Bug 12610

Summary: sync-Regression in 2.6.28.2?
Product: Other Reporter: Rafael J. Wysocki (rjw)
Component: OtherAssignee: other_other
Status: CLOSED CODE_FIX    
Severity: normal CC: tytso
Priority: P1    
Hardware: All   
OS: Linux   
Kernel Version: 2.6.28.2 Subsystem:
Regression: Yes Bisected commit-id:
Bug Depends on:    
Bug Blocks: 12398    

Description Rafael J. Wysocki 2009-02-01 15:35:32 UTC
Subject    : sync-Regression in 2.6.28.2?
Submitter  : Ralf Hildebrandt <Ralf.Hildebrandt@charite.de>
Date       : 2009-01-27 9:35
References : http://marc.info/?l=linux-kernel&m=123304977706620&w=4
Notify-Also : Federico Cuello <fedux@lugmen.org.ar>

This entry is being used for tracking a regression from 2.6.28.  Please don't
close it until the problem is fixed in the mainline.
Comment 1 Ralf Hildebrandt 2009-02-04 06:11:50 UTC
Right now 2.6.28.3 doesn't seem to expose the same behaviour. I'm having an eye on this.
Comment 2 Federico Cuello 2009-02-04 15:15:22 UTC
It's still happening to me in 2.6.28.3.
Comment 3 Rafael J. Wysocki 2009-02-15 06:45:07 UTC
On Sunday 15 February 2009, Ralf Hildebrandt wrote:
> * Ralf Hildebrandt <Ralf.Hildebrandt@charite.de>:
> > > This patch seems good to me. If you would care to add a changelog and
> > > Signed-off-by: line, then we could get it merged?
> > > 
> > > I am not too sure about this bug. I have reproduced a strange hang with
> > > ext4 (which does include sys_sync and write_cache_pages traces), and
> > > also turned up a lockdep report. Also, we haven't seen any reports of
> > > this problem on other filesystems. So it could be an ext4 bug.
> > > 
> > > Your traces also have lots of tasks hung waiting for page lock. It is
> > > possible that wakeups get lost, which is fixed by this commit in
> > > mainline
> > > 777c6c5f1f6e757ae49ecca2ed72d6b1f523c007
> > > 
> > > Which might also be your bug.
> > > 
> > > 
> > > Any chance you can test this patch (as well as the existing patches
> > > you are using to fix write_cache_pages?).
> > 
> > I could test 2.6.28.4
> 
> Still there in 2.6.28.5 :(
Comment 4 Theodore Tso 2009-02-21 15:48:20 UTC
This fix for this has landed in mainline post 2.6.29-rc5, as commit
2acf2c.  The deadlock is technically not a regression but it was made
*much* more likely to show up because of commit 31a1266: ("mm:
write_cache_pages cyclic fix, which show up in 2.6.28.1").

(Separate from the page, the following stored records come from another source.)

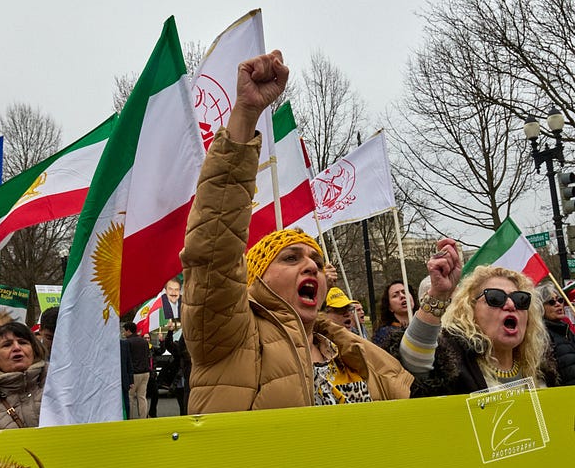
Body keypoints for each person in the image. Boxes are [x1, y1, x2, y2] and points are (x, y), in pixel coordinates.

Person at [181, 51, 412, 414]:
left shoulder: (349, 347)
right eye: (291, 258)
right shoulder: (229, 334)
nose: (311, 267)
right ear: (256, 276)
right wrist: (246, 114)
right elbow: (214, 247)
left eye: (317, 263)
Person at [390, 239, 558, 396]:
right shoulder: (454, 367)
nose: (511, 305)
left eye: (520, 299)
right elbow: (412, 364)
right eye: (495, 298)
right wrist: (439, 294)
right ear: (470, 310)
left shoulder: (543, 370)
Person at [0, 321, 48, 428]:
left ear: (34, 351)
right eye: (7, 345)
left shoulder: (56, 382)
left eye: (23, 342)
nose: (17, 348)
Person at [536, 282, 575, 385]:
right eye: (551, 302)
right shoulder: (542, 336)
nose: (558, 304)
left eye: (560, 300)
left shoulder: (566, 330)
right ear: (540, 307)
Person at [372, 280, 418, 347]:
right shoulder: (384, 334)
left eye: (404, 292)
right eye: (395, 295)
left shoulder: (425, 325)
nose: (402, 296)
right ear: (390, 307)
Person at [122, 321, 150, 419]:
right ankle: (143, 417)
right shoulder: (144, 341)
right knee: (142, 397)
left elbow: (126, 359)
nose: (123, 333)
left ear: (128, 331)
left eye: (124, 331)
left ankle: (130, 418)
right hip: (145, 372)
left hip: (133, 373)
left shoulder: (127, 343)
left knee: (130, 397)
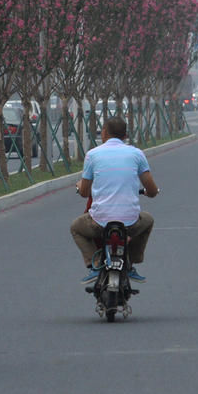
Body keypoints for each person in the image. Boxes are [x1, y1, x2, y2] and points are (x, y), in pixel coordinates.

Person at [71, 115, 159, 283]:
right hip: (130, 222)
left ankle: (94, 264)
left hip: (99, 221)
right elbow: (152, 189)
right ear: (125, 136)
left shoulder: (93, 155)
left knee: (76, 227)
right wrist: (150, 193)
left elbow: (84, 192)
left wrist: (79, 186)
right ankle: (131, 262)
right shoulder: (137, 154)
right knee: (148, 220)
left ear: (104, 133)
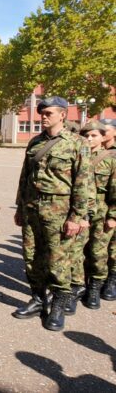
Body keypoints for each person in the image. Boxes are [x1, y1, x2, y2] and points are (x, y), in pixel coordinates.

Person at [13, 96, 90, 331]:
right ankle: (38, 299)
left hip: (59, 210)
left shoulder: (77, 143)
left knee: (58, 260)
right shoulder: (35, 142)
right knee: (31, 257)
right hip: (32, 208)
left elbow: (83, 183)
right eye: (42, 113)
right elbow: (25, 177)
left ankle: (58, 304)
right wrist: (19, 207)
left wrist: (77, 217)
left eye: (49, 113)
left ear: (63, 115)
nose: (43, 117)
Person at [78, 121, 116, 309]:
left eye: (94, 135)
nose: (89, 139)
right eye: (86, 135)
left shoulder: (110, 159)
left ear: (102, 137)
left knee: (97, 251)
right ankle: (79, 286)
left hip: (101, 211)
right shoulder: (78, 155)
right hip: (79, 210)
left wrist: (113, 216)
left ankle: (95, 286)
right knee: (77, 251)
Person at [100, 118, 116, 300]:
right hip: (96, 208)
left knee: (113, 248)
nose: (102, 133)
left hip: (111, 207)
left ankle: (112, 279)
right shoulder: (90, 151)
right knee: (96, 249)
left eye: (106, 130)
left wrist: (113, 215)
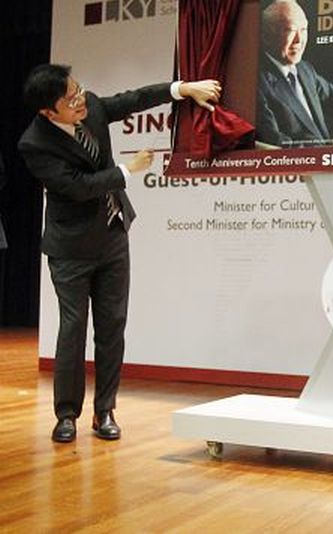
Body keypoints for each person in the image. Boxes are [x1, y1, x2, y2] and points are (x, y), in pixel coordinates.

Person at [18, 64, 221, 443]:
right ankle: (66, 415)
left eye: (79, 90)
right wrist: (129, 171)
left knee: (112, 325)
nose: (81, 101)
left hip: (112, 236)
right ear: (48, 111)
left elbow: (134, 99)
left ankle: (105, 410)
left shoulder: (90, 106)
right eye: (71, 99)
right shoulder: (35, 143)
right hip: (71, 249)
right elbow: (77, 187)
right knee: (73, 330)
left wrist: (182, 88)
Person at [256, 0, 333, 148]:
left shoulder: (305, 69)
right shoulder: (257, 83)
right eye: (291, 30)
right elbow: (277, 144)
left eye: (304, 29)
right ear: (267, 36)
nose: (299, 40)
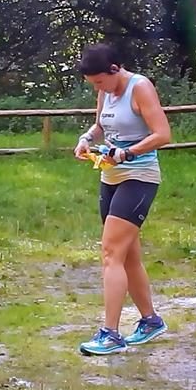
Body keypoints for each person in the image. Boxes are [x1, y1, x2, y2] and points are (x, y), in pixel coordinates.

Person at [72, 44, 172, 356]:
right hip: (110, 177)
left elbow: (162, 134)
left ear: (115, 69)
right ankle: (151, 320)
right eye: (93, 84)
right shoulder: (106, 91)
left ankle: (111, 334)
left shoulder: (140, 88)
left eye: (100, 81)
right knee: (127, 256)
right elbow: (100, 126)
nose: (97, 88)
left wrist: (127, 153)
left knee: (110, 253)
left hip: (139, 177)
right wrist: (86, 139)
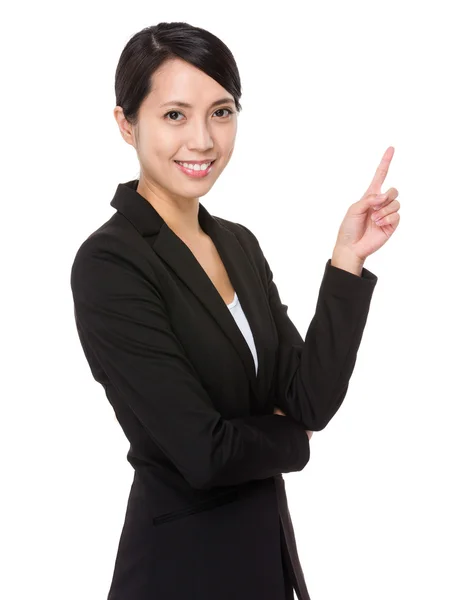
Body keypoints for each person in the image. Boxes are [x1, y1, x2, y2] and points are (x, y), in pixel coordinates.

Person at [70, 21, 400, 600]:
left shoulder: (238, 243)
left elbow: (307, 399)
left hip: (266, 566)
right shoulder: (110, 264)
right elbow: (204, 454)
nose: (202, 140)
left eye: (221, 112)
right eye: (175, 115)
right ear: (127, 124)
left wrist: (347, 260)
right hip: (181, 573)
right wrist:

Commit 3a4c68 in mainline backs up the change made in 31a1266, so you
probably won't see this much after 2.6.28.6 (when 3a4c68 was
backported to 2.6.28.y), but we should get commit 2acf2c pushed to
2.6.28.x and 2.6.27.y to completely solve the deadlock problem.

                                                - Ted
Comment 5 Rafael J. Wysocki 2009-02-22 02:03:00 UTC
Closing, since it's fixed in the mainline.